**Extracted data:**
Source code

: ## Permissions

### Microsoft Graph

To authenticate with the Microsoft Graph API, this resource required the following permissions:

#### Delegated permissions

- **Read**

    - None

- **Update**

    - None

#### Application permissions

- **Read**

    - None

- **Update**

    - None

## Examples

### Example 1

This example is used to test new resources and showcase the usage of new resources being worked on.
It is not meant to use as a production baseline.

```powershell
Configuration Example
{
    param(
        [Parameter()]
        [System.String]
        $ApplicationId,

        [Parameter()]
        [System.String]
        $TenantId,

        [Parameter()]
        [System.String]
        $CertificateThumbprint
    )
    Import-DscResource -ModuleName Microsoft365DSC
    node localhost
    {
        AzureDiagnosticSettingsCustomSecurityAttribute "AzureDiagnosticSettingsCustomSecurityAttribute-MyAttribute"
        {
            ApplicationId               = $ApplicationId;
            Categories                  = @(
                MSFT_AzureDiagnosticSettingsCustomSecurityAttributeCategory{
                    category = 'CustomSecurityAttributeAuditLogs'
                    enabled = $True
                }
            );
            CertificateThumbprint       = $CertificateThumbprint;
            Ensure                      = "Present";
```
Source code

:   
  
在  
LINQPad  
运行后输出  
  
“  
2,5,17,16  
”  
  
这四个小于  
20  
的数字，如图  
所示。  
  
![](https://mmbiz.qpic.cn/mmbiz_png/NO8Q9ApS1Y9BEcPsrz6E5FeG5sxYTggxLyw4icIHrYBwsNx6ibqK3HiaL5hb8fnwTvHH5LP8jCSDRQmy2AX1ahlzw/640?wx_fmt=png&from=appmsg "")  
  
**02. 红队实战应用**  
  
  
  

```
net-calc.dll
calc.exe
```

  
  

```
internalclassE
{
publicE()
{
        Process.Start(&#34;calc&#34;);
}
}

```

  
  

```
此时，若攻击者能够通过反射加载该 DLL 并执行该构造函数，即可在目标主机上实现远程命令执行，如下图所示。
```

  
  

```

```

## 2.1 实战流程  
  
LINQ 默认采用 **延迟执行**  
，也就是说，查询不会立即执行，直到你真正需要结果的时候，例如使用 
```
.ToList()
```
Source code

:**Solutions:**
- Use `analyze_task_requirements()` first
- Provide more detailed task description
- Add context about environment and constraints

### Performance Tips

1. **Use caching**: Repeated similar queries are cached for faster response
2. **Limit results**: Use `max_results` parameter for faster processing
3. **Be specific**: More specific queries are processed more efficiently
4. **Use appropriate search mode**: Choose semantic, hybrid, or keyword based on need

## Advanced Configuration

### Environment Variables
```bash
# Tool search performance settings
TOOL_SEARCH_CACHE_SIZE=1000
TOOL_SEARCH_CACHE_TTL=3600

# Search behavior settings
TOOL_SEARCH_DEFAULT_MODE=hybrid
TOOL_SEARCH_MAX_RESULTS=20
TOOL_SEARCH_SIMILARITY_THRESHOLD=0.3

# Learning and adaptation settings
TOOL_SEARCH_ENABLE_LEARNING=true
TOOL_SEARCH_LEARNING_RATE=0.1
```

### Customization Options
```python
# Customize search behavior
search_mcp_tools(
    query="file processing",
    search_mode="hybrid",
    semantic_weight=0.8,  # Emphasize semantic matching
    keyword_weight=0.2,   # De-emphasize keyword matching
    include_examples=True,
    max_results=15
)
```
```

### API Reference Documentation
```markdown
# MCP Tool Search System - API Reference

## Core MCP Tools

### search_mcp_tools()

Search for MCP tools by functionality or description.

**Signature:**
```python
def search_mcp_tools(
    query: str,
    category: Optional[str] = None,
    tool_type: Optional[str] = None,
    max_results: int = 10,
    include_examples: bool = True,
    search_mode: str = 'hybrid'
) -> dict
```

**Problem statement:**
Go line by line through the records above and copy each one containing "Graph".

**Exercise solution:**
### Microsoft Graph
To authenticate with the Microsoft Graph API, this resource required the following permissions:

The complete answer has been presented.